Ejército macedonio

Batalla de Issos representada en un mosaico de la Casa del Fauno en Pompeya, expuesta en el Museo Arqueológico de Nápoles.

El ejército macedonio del Reino de Macedonia está considerado como uno de los mejores ejércitos de leva de la Antigüedad. Instrumento de la conquista de la Antigua Grecia, en el reinado de Filipo II de Macedonia, después del Oriente en el reinado de Alejandro Magno, es el modelo sobre el cual se formaron los ejércitos de los reinos helenísticos, sobre todo los de los seléucidas y lágidas, en los siglos III y II a. C. Su dominación terminó con la conquista romana, que demostró la superioridad de la legión sobre la falange macedonia en la batalla de Pidna en el 168 a. C., finalizando la tercera guerra macedónica.

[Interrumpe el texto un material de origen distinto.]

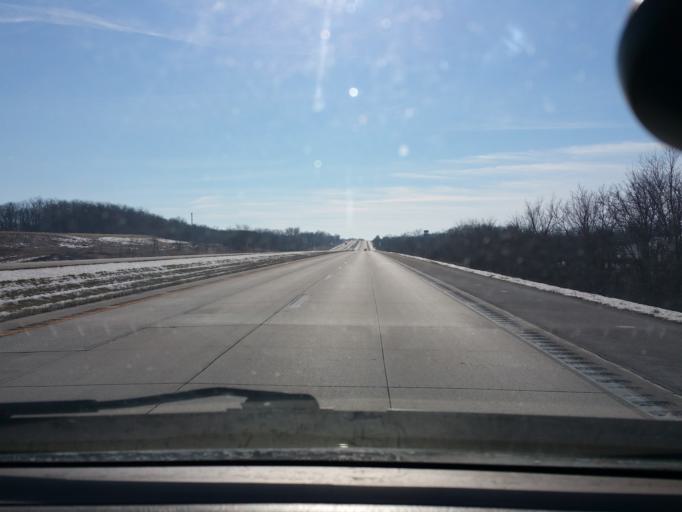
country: US
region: Missouri
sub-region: Daviess County
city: Gallatin
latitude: 39.9913
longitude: -94.0955
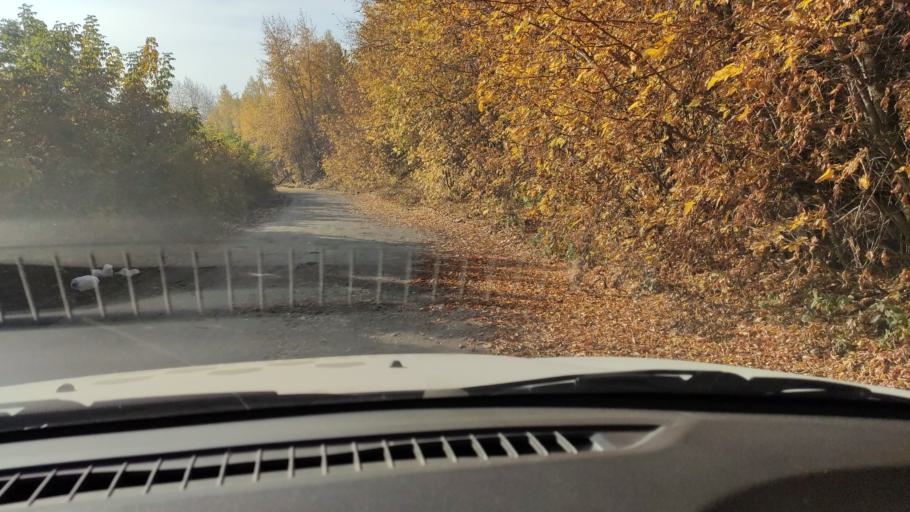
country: RU
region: Perm
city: Kondratovo
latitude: 58.0084
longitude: 56.1574
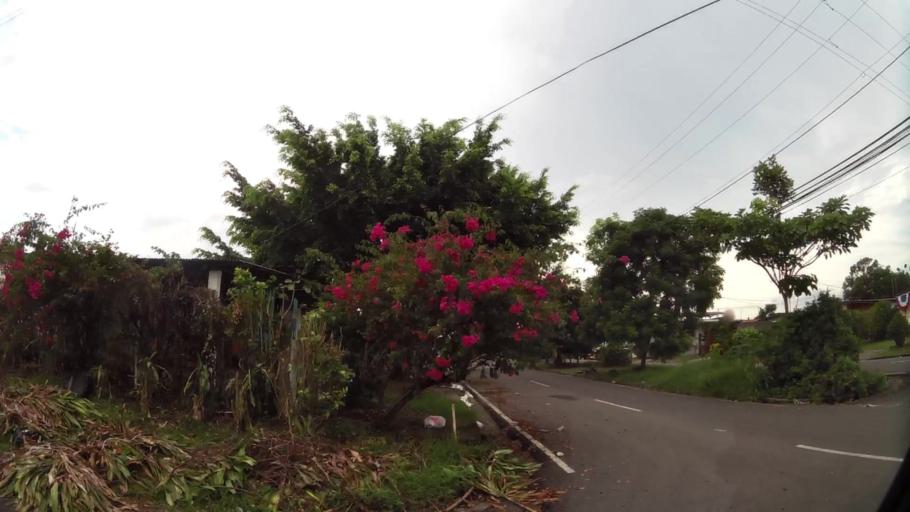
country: PA
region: Panama
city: Cabra Numero Uno
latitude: 9.0914
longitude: -79.3426
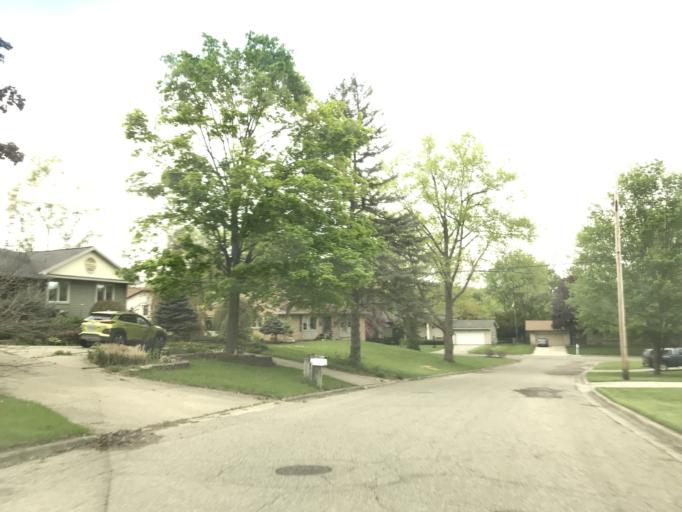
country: US
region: Michigan
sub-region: Eaton County
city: Waverly
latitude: 42.7572
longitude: -84.6167
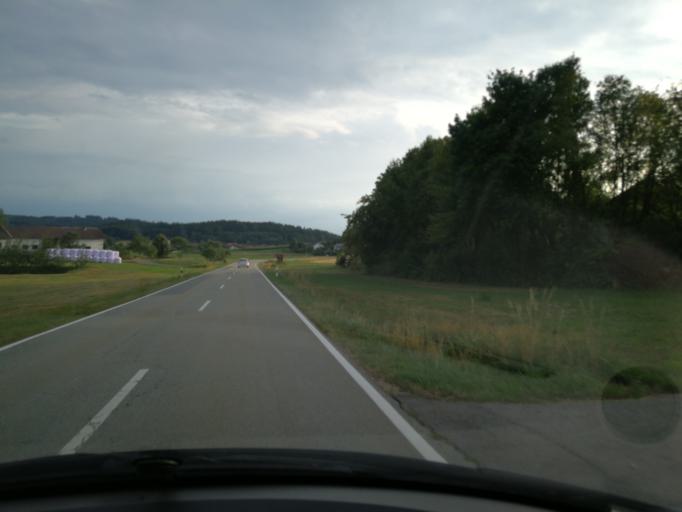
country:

Las innovaciones militares, tanto en las armas como en las tácticas, llevadas a cabo por Filipo II forjaron el ejército que conquistó un imperio. Convirtió la guerra y el combate en un estilo de vida para los macedonios, quienes hasta entonces habían considerado el ejército como una ocupación a tiempo parcial para ejercerla fuera de la temporada agrícola. Al introducir el ejército como una ocupación a tiempo completo, Filipo pudo entrenar a sus hombres con regularidad, cimentando la unidad y la cohesión. Este creó una de las mejores máquinas militares que Asia o Grecia habían visto nunca, gracias a la suma de tiempo y esfuerzo invertido tanto en maniobras como en innovaciones militares.

Las innovaciones tácticas incluían un uso más eficaz de la tradicional falange griega, como de los ataques coordinados, en primer lugar, la combinación de armas y las tácticas militares entre sus unidades de infantería de la falange, caballería, arqueros y armas de asedio. Las armas introducidas eran la sarisa, un tipo de pica larga de peso contrabalanceado, que aportó muchas ventajas, ofensivas y defensivas, para la infantería macedonia en particular, y para el ejército combinado en general.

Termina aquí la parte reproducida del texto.